Publication year - 2006
Publication title -
addiction
Language(s) - English
Resource type - Journals
SCImago Journal Rank - 2.424
H-Index - 193
eISSN - 1360-0443
pISSN - 0965-2140
DOI - 10.1111/j.1360-0443.2006.01348.x
Subject(s) - buprenorphine , depot , medicine , hydromorphone , opioid , dosing , anesthesia , pharmacodynamics , pharmacology , pharmacokinetics , receptor , archaeology , history
Aim Buprenorphine is an effective medication for treatment of opioid dependence. An injectable depot formulation of buprenorphine has been developed using biodegradable polymer microcapsule technology. This formulation may offer effective treatment of opioid dependence and enhance treatment delivery while minimizing risks of patient non‐adherence or illicit diversion of the medication. This report provides a characterization of the biodelivery of this injectable depot in humans and of the relationship of drug blood levels to pharmacodynamic indices. Method and participants The data are from two studies in which 11 opioid‐dependent volunteers each received a single depot injection containing 58 mg of buprenorphine, and include previously unreported detailed plasma concentration data over a 6‐week time‐course following depot administration and examination of their relationship to pharmacodynamic indices.

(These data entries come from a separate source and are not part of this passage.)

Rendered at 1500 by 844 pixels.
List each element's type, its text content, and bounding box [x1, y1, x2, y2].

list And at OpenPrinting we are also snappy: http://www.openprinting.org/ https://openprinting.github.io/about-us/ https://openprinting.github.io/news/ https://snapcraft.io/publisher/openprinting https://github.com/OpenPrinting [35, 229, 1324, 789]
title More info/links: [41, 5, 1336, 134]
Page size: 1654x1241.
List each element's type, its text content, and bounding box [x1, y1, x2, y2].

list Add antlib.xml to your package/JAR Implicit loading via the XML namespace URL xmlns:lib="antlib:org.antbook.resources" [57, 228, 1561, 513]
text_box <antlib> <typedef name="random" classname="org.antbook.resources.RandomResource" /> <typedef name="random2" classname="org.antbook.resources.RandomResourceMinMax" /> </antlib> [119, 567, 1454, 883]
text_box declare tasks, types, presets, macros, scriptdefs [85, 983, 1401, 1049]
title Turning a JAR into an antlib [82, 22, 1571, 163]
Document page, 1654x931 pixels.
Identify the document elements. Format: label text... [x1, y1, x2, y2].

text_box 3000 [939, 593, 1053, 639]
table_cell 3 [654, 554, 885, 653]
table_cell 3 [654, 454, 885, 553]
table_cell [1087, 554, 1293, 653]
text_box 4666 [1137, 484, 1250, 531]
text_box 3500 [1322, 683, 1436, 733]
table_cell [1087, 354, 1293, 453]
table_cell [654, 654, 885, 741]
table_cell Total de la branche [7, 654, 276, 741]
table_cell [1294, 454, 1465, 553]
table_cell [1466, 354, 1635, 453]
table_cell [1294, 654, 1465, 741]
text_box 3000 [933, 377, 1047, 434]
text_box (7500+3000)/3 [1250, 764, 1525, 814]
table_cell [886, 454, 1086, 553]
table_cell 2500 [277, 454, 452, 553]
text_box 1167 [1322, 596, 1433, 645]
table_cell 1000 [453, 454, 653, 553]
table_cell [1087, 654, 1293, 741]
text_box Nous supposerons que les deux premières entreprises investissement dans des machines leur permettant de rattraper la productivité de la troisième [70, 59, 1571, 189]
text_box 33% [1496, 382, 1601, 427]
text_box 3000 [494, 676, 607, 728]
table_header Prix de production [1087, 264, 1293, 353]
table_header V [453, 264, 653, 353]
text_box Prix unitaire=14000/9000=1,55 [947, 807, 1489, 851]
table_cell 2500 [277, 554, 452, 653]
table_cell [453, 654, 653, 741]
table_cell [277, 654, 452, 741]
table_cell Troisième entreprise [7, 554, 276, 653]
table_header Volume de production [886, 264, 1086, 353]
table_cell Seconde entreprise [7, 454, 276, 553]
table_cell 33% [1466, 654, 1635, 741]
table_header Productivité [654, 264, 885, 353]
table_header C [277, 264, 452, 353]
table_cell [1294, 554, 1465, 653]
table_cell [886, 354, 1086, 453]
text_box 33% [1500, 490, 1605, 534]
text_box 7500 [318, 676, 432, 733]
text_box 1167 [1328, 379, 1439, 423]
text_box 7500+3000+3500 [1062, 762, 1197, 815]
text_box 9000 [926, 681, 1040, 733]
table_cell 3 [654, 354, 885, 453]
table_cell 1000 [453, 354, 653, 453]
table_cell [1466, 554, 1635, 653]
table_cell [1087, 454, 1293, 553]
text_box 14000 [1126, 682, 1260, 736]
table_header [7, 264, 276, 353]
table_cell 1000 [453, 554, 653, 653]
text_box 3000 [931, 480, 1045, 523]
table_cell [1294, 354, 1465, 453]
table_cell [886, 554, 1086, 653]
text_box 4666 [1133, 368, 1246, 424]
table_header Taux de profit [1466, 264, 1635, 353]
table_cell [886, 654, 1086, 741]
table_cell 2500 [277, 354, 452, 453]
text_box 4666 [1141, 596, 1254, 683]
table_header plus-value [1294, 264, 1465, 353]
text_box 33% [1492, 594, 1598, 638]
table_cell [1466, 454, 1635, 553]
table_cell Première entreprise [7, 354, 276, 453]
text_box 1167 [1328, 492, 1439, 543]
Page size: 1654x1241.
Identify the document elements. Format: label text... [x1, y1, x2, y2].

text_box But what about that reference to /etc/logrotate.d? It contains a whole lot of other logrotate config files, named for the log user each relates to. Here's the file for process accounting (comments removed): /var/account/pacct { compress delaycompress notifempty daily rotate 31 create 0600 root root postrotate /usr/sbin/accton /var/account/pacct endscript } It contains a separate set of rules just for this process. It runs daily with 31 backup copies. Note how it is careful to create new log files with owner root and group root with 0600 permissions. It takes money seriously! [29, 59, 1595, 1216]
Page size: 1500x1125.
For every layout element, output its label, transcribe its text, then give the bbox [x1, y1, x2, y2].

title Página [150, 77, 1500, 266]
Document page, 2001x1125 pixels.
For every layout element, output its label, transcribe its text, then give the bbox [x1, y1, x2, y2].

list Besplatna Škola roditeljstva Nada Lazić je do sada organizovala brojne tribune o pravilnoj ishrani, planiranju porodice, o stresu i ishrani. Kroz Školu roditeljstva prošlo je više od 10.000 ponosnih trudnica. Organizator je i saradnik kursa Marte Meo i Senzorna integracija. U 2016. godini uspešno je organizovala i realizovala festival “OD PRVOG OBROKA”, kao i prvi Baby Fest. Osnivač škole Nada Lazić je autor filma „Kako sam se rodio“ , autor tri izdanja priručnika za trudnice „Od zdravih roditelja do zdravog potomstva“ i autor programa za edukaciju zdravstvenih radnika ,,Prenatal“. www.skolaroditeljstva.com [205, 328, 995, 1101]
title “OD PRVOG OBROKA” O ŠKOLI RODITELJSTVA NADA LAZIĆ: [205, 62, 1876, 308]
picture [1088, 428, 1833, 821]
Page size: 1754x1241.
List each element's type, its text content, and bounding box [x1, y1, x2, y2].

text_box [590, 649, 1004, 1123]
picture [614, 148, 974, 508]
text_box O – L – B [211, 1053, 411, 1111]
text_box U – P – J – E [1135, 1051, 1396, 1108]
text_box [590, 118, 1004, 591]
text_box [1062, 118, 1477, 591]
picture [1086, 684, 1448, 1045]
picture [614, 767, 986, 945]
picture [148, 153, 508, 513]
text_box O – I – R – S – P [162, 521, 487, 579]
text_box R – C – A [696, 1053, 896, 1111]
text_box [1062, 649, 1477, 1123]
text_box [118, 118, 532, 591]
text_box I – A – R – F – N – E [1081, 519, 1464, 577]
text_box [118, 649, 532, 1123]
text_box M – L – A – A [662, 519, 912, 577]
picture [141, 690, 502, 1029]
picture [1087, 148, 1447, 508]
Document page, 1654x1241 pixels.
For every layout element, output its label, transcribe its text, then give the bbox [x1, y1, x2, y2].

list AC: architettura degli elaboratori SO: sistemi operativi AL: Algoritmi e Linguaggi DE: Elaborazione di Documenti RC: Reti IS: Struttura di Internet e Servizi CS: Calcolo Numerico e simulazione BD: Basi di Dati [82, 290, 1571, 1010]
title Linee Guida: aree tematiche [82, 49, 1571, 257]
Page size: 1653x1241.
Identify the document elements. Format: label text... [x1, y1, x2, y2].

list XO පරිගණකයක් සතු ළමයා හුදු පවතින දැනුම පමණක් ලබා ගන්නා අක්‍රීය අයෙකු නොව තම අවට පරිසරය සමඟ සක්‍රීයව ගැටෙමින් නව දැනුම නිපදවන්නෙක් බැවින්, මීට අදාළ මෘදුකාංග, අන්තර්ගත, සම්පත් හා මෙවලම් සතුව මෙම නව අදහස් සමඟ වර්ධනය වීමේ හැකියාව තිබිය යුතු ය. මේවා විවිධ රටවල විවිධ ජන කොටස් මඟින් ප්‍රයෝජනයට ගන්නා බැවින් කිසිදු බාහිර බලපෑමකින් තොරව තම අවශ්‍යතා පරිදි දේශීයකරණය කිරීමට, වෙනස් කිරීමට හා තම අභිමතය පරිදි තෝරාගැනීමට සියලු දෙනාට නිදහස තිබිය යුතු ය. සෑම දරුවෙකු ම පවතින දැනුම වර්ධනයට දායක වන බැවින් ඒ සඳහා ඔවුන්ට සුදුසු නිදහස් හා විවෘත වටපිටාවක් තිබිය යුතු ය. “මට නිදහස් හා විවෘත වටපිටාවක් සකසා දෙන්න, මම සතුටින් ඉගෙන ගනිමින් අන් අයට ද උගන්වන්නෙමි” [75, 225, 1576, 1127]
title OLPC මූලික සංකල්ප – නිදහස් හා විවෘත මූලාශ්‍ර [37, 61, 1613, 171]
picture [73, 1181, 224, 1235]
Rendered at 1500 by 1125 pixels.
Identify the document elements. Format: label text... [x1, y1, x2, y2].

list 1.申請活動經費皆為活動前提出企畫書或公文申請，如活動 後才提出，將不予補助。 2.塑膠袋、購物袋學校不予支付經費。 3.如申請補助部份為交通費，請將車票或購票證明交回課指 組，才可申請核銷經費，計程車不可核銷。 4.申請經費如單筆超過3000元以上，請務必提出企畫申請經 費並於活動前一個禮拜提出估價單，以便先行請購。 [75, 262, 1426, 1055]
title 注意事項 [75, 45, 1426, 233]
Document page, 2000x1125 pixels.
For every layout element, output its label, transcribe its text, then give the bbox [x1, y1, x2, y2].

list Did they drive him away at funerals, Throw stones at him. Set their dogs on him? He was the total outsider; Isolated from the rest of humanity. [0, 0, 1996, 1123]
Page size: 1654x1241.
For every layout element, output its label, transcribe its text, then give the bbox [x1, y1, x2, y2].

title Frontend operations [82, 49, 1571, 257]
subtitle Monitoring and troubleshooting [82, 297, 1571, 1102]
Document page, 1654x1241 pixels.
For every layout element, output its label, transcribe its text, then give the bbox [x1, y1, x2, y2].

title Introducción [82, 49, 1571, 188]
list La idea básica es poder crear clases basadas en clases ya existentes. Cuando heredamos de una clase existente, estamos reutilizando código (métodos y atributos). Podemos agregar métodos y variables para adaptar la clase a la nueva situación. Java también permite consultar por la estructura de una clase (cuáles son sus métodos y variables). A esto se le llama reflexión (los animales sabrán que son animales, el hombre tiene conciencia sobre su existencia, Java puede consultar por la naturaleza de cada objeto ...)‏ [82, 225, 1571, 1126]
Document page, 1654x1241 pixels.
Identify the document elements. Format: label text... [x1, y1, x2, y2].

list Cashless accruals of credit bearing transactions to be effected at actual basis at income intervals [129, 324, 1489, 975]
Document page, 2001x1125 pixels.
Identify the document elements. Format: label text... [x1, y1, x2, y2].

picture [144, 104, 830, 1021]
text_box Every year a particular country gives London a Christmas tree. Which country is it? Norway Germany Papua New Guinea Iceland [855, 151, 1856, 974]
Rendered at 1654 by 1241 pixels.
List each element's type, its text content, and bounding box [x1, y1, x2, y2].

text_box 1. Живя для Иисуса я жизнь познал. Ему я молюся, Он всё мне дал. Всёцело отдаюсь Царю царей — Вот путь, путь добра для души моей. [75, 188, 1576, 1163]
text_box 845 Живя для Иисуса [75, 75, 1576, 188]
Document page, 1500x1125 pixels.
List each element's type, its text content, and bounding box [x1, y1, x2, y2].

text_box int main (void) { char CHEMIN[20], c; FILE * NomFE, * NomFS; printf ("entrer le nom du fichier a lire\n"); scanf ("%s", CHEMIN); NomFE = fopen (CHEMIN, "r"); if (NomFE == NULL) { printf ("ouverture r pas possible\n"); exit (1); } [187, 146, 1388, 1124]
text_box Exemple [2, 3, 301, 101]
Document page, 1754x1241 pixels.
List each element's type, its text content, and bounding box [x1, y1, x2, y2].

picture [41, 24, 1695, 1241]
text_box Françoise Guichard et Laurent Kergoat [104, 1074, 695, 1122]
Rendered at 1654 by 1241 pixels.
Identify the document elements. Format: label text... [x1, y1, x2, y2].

Findings Mean plasma buprenorphine increased gradually following depot administration, peaked at 2–3 days with a mean concentration of 1.25 ng/ml and then decreased gradually, approaching undetectable levels (< 0.10 ng/mL) by 6 weeks. There was substantial between‐subject consistency in several aspects of buprenorphine biodelivery, including time to first detectable blood level (4 hours), peak blood level (2 days) and undetectable blood level (6–6.5 weeks). In contrast, there was marked between‐subject variability in the magnitude of peak buprenorphine concentrations, ranging from 0.17 to 3.47 ng/ml. Extent of opioid blockade was tested by weekly opioid challenges with 3 mg subcutaneous hydromorphone; subjective response and pupillary constriction were related inversely to both buprenorphine and norbuprenorphine plasma concentrations ( r = 0.84–0.95). Conclusion The data document that this depot formulation provides effective buprenorphine delivery for several weeks and that effects persist even at fairly low buprenorphine plasma concentrations. Suggestions are offered for further research needed to develop this formulation for clinical use as a detoxification and/or maintenance pharmacotherapy for opioid dependence.